The Weight of Cruelty
Once, she was a child so small,
Who couldn’t understand at all
Why people spoke with words so mean,
Why kindness faded from the scene.
She thought the world was built on care,
That every heart was soft and fair,
But time revealed the harsher truth—
The world could steal her gentle youth.
How much pain can one heart bear,
Before it turns cold, before it won’t care?
She clings to warmth, though shadows creep,
A lonely light she fights to keep.
Now grown, she bears each heavy blow,
Wonders how much more she’ll know
Before her heart, too, turns to steel,
Before she numbs what she can feel.
She fears that she’ll become like them,
A voice that cuts, a bitter stem—
Yet deep inside, she fights to keep
A kinder heart, though worn and weak.
For if she holds to what is true,
Then kindness, rare, still might break through.

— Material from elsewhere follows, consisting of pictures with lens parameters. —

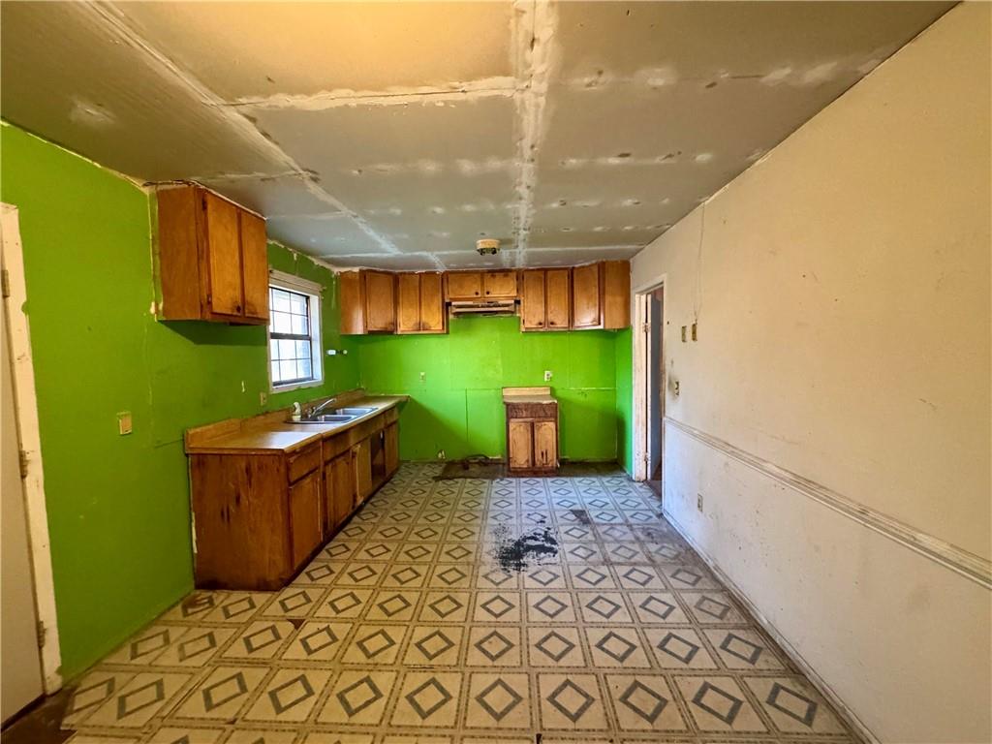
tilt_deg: -2.4
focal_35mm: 14
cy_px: 372
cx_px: 496
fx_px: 401
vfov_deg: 85.7
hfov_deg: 102.1
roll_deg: +0.1
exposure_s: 1/60
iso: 1000
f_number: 2.2
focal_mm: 2.22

She’ll carry on, though cracked and scarred,
To stay the soul that’s kind, though hard
How much pain can one heart bear,
Before it turns cold, before it won’t care?
She clings to warmth, though shadows creep,
A lonely light she fights to keep.
As a child, she bore the scars,
From hands unkind that left her marred.
She grew with hurt she couldn’t show,
A heart too young to fully know.
Now older, with weary, searching eyes,
She wonders why cruelty survives.
For kindness heals where harshness breaks,
A gentle gift this world forsakes.
How much pain can one heart bear,
Before it turns cold, before it won’t care?
She clings to warmth, though shadows creep,
A lonely light she fights to keep.
Now years later, heart full of demise,
She hopes to see that soft will thrive.
“If I stay kind,” she whispers true,
“Then somewhere, others must be too.”
There's too many people on this earth,
To think everyone only throws dirt.
I have to be, the statistic that blooms,
to keep singing outside hearts tombs.